PAGE — The Salt River Project, operating agent of embattled Navajo Generating Station, is “encouraged” by the release of a joint statement from three federal entities on the future of NGS.
The U.S. Department of Interior, Environmental Protection Agency and the Department of Energy announced Friday they had agreed to work together on shared goals for NGS, the coal-fired power plant just east of Page.
The federal agencies said they would work together to find “clean, affordable and reliable power, affordable and sustainable water supplies and sustainable economic development, while maintaining negative impacts on those who currently obtain significant benefits from NGS, including tribal nations.”

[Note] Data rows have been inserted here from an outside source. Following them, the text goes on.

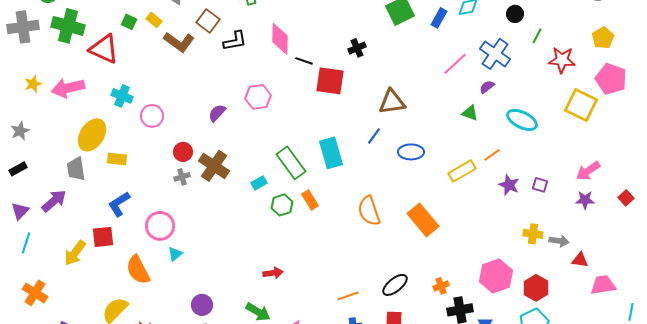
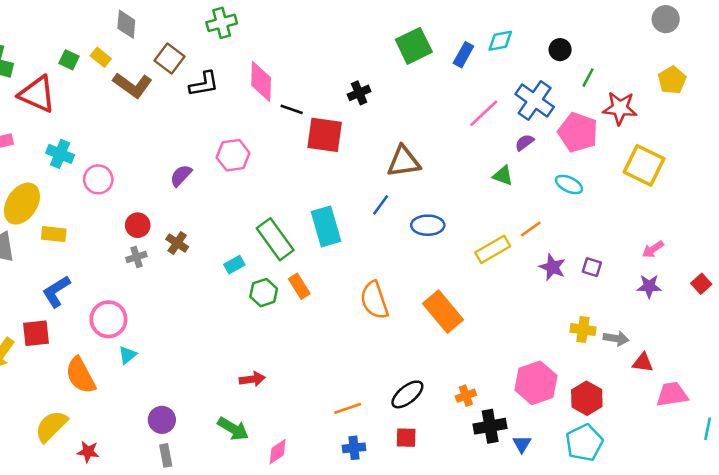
pink pentagon: (611, 79) -> (578, 132), moved
cyan ellipse: (522, 120) -> (569, 184), size x0.7
brown cross: (214, 166) -> (177, 243), size x0.6
pink arrow: (588, 171) -> (653, 249), size x0.7

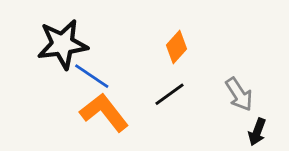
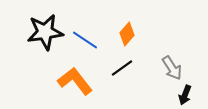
blue line: (92, 76) -> (85, 40), moved

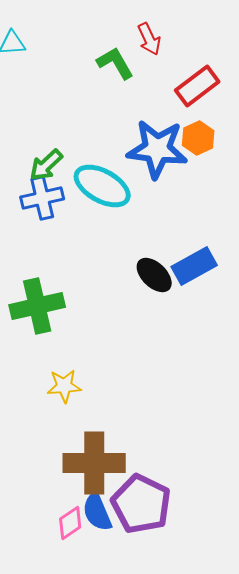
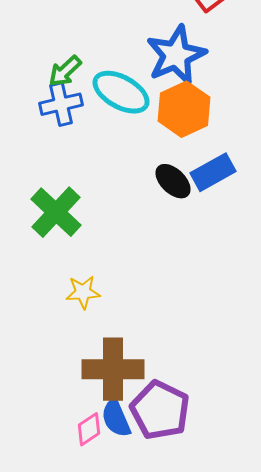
orange hexagon: (198, 138) -> (184, 109), moved, size x1.6
blue star: (157, 149) -> (176, 55), turned -30
green cross: (37, 306) -> (56, 212), turned -34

EPA has been expected to announce recommendations for Best Available Retrofit Technology that could cost plant owners $1.1 billion in emissions improvements. NGS, a 2,250-megawatt giant, has been blamed for 4 to 5 percent of haze over the Grand Canyon.
“SRP appreciates that the three agencies recognize the importance of NGS and is encouraged that they appear to be working together to ensure that critical decisions such as the upcoming EPA Best Available Retrofit Technology proposal do not adversely impact the many stakeholders that rely on NGS,” said Scott Harelson, a spokesman for the Valley-based utilities network.
SRP, the plant’s second-largest owner at 21.7 percent, and other owners have suggested they could close the plant if new emission controls prove too expensive. A 50-year lease with the Navajo Nation expires in 2019. The plant also provides more than 90 percent of the energy to pump Central Arizona Project water from the Colorado River southward.
“It’s at least promising,” Page Mayor Bill Diak said of the federal agencies’ announcement. But Diak, who said last year he was seeking a light at the end of the tunnel for NGS, found the release to be vague.
“I’m trying to make sense of it,” Diak said Sunday. “It says something about working together, but it doesn’t say ‘Working together doing what?’”
The plant directly employs about 540 people, more than 85 percent of them Navajo. The Kayenta Mine that supplies NGS employs more than 400 people.
Other plant owners are the U.S. Bureau of Reclamation (24.3 percent), Los Angeles Department of Water and Power (21.2), Arizona Public Service Co. (14), Nevada Energy (11.3) and Tucson Electric Power (7.5).
The Sierra Club claims NGS is “Arizona’s largest single source of climate-changing pollution.” The environmental group wants the plant to transition from coal. NGS and its owners have spent $465 million to reduce emissions of sulfur dioxide and nitrous oxide in the past 15 years.
A proposed ruling by EPA has been expected since summer 2011. In November, the agency did announce recommendations for three other Arizona coal-fired plants to spend $500 million on emissions controls to reduce haze over the Grand Canyon and other Class 1 federal sites.